Similarly, saying evolution is a fact or, for that matter, that gravity or any other widely accepted theory is a fact is nonsensical. The theory predicts what will happen under a certain set of cirumstances, such that when I hold something up and let it go it will fall. When I actually do that and observe it, that is a fact, and it is whether or not it is consistent with the prediction of the theory that adds further confirmation or potentially falsifies its predictions.
So, to answer the OP, in the scientific sense, no evolution is not a fact. But in the way we commonly use the term, then yes.

Nothing in science is ever really proven. Things can be supported, refined or disproven, but not completely proven.

Ptolemy had an effective solar system model by which he could predict planet locations, but it was still based on an erroneous, geocentric paradigm. It is my conviction that evolutionary theory is also based on a false paradigm. I used to accept the possibility of theistic evolution, but now reject it after much study.

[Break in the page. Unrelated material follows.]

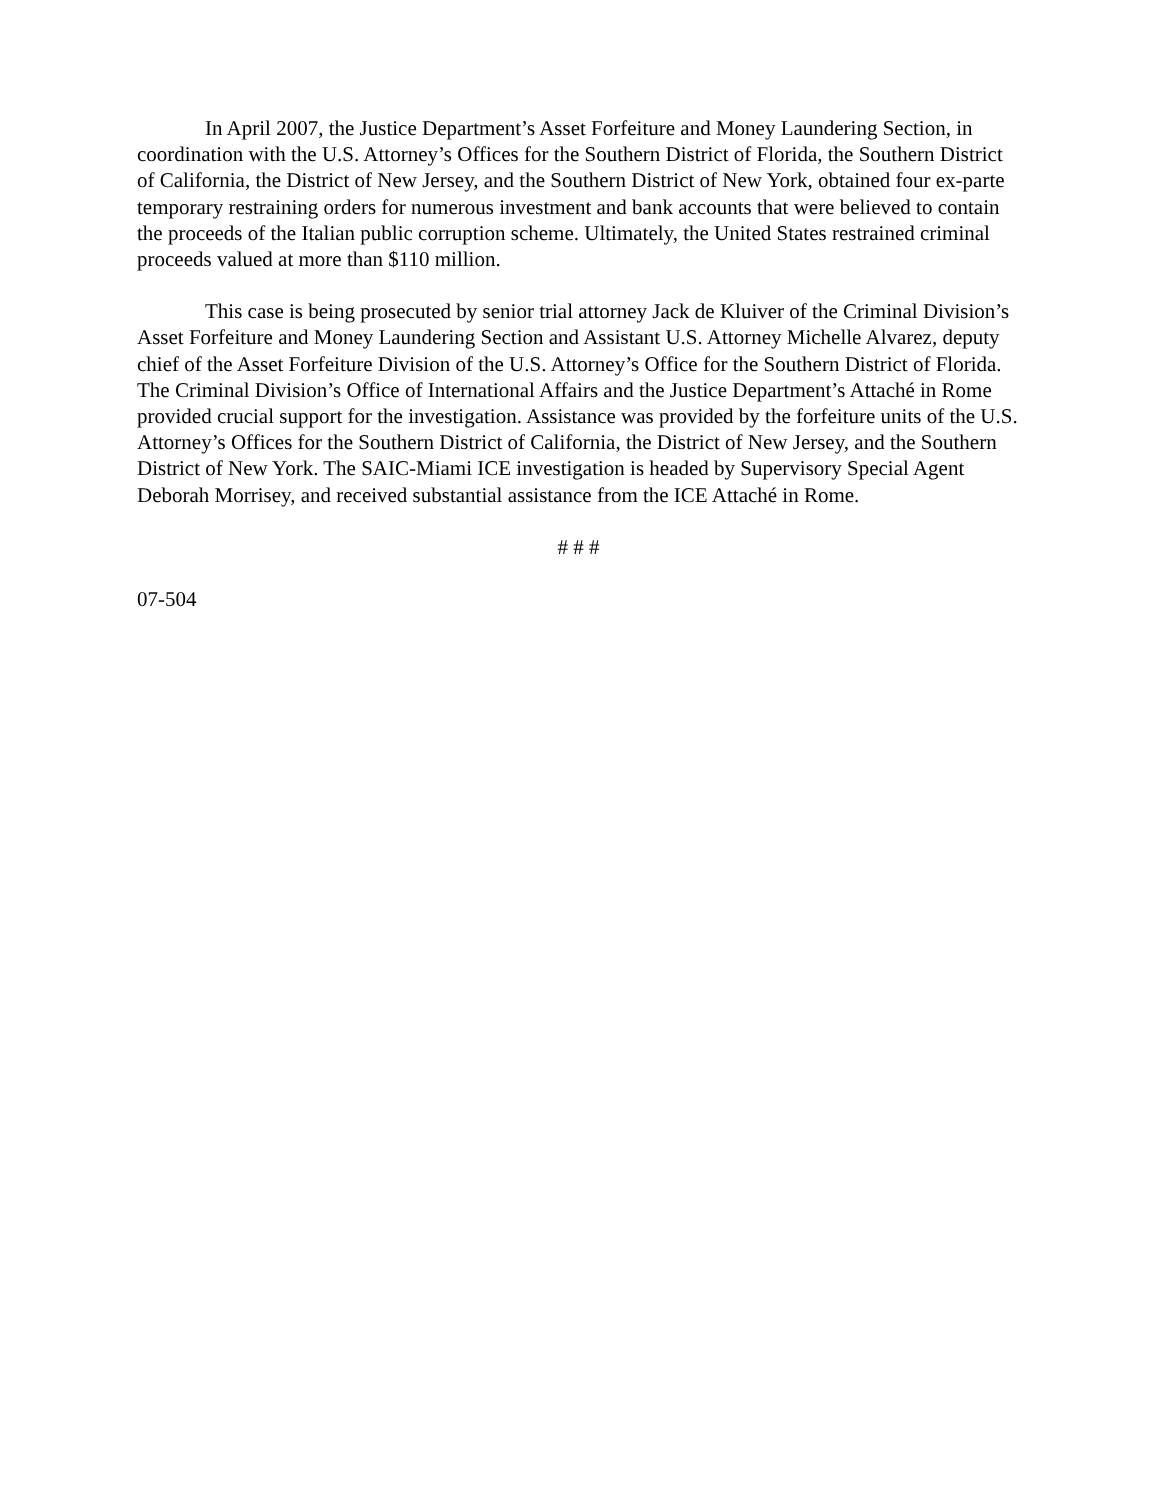In April 2007, the Justice Department’s Asset Forfeiture and Money Laundering Section, in coordination with the U.S. Attorney’s Offices for the Southern District of Florida, the Southern District of California, the District of New Jersey, and the Southern District of New York, obtained four ex-parte temporary restraining orders for numerous investment and bank accounts that were believed to contain the proceeds of the Italian public corruption scheme. Ultimately, the United States restrained criminal proceeds valued at more than $110 million.
This case is being prosecuted by senior trial attorney Jack de Kluiver of the Criminal Division’s Asset Forfeiture and Money Laundering Section and Assistant U.S. Attorney Michelle Alvarez, deputy chief of the Asset Forfeiture Division of the U.S. Attorney’s Office for the Southern District of Florida. The Criminal Division’s Office of International Affairs and the Justice Department’s Attaché in Rome provided crucial support for the investigation. Assistance was provided by the forfeiture units of the U.S. Attorney’s Offices for the Southern District of California, the District of New Jersey, and the Southern District of New York. The SAIC-Miami ICE investigation is headed by Supervisory Special Agent Deborah Morrisey, and received substantial assistance from the ICE Attaché in Rome.
# # #
07-504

The origin of viruses is unknown, apparently by evolutionists or creationists (such as myself), but there is speculation by both sides. They are not considered living, but DO carry nucleic acid information. My speculation is that they served a good purpose once in gene transferrence.

You are conflating evolution with natural selection. Evolution is a fact. We see simpler life in older strata and more complex ones in newer ones. We can look at the genetic information in plants and animals and it corresponds to what we see in the fossil record.

Maybe God was involved in every single new species being created, but life is all made from the same stuff and it is clear that new species appeared over time based on changes to the existing species.